Analyzing a Scary Death Rate

 

Analyzing a Scary Death Rate

 

It is now being reported by the following website that approximately 19% of the people whose Coronavirus cases have been resolved have died.  This is a very Scary Death Rate.

https://www.worldometers.info/coronavirus/

Here is the About Page:

https://www.worldometers.info/about/

The website calls this Death Rate the Case Fatality Ratio (CFR), and it is calculated by dividing the number of deaths by the number of closed (resolved) cases.  In other words, a case is closed when either the patient dies or recovers.

If you go to the website you’ll see two boxes right below their featured numbers.  One box is labeled “Active Cases”, and the other box is labeled “Closed Cases”.   The Scary Death Rate that I’m referring to was retrieved from the box labeled “Closed Cases”.  In that box there is also a link to a graph.

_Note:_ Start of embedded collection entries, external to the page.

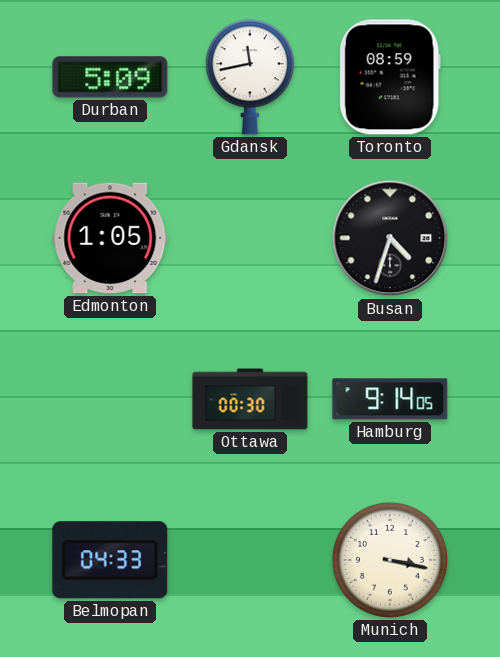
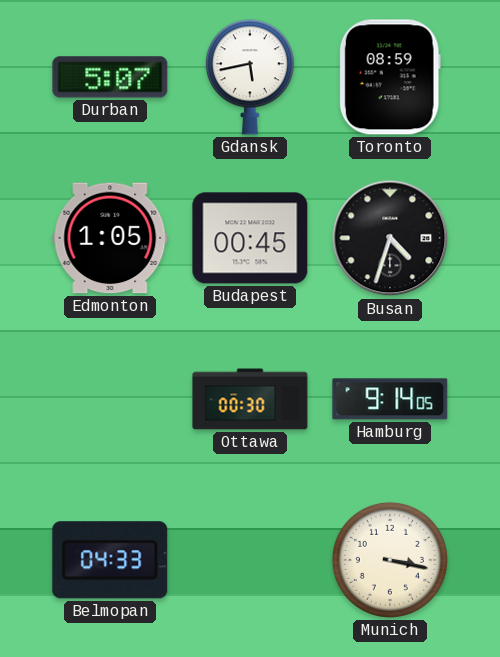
Durban: 5:09 -> 5:07
Gdansk: 11:43 -> 5:43
Budapest: none -> 00:45
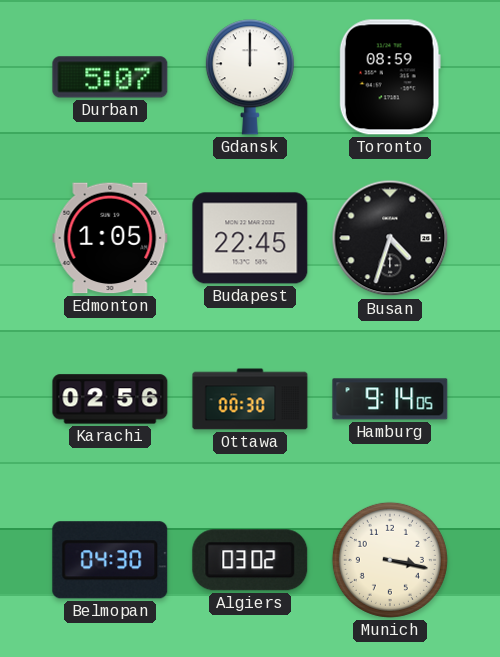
Gdansk: 5:43 -> 12:00
Budapest: 00:45 -> 22:45
Karachi: none -> 02:56
Belmopan: 04:33 -> 04:30
Algiers: none -> 03:02
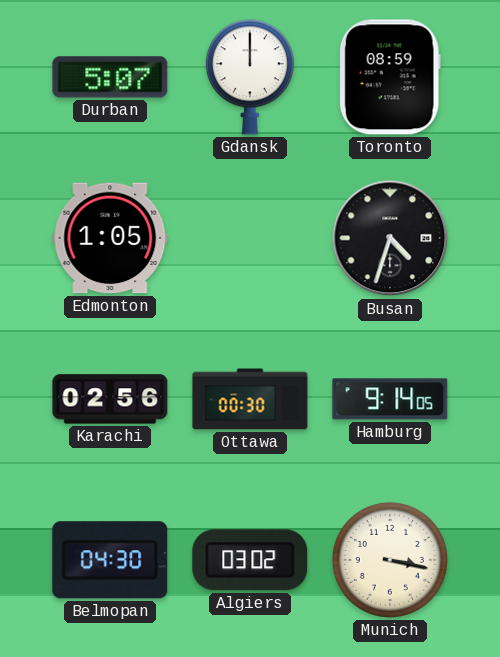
Budapest: 22:45 -> none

If you look at that graph you will notice the Line which represents Recoveries (green) and the Line which represents Deaths (orange) starts off close together in February and quickly begins to diverge to a more realistic Death Rate.  From early March, however, they’ve been slowly converging.

Why?  What’s happening?

After an initial emotional reaction, my rational side began to kick in.

In my younger years, I was a Data Analyst for a large electronics corporation, it was my job to “crunch” data and make sense of it.

Barring anything “sinister”, I believe I know what’s going on.

I humbly hypothesize, with this and most other infectious diseases, that the Case Fatality Ratio would be very high at the beginning of a new outbreak.  The first cases to close would be those involving the Most Affected and the Least Affected.  In other words, since the weakest die right away and the strongest recover right away, their cases are closed first.  The patients who are neither the strongest nor the weakest, the vast majority, will take longer to resolve their cases.  They’re in for a longer fight but the numbers show they are far more likely to recover than not.  Right now the World Case Fatality Ratio is very high because there has been a new outbreak in Europe and the United States, but that number will drop and the lines diverge as time passes.

It is very difficult to calculate the Death Rate of a disease in progress; the most accurate Death Rates are calculated after the disease has run its course.  Generally, the Death Rate is lower in the final numbers than when the disease was active, although, there have been a few instances where the rate actually increased.

This same website provides a good read on calculating a Mortality Rate here:

https://www.worldometers.info/coronavirus/coronavirus-death-rate/

I predict (I’m not certain) the final Death Rate for the Coronavirus will be a little higher than the regular flu, around 2% rather than 0.2%.  I don’t see it getting any higher than 5%.  The 5% number is the best the CFR has achieved so far, according to the website, but it is running better than that in China (if you can believe it).  The CFR in China is 4% and in South Korea its 3%.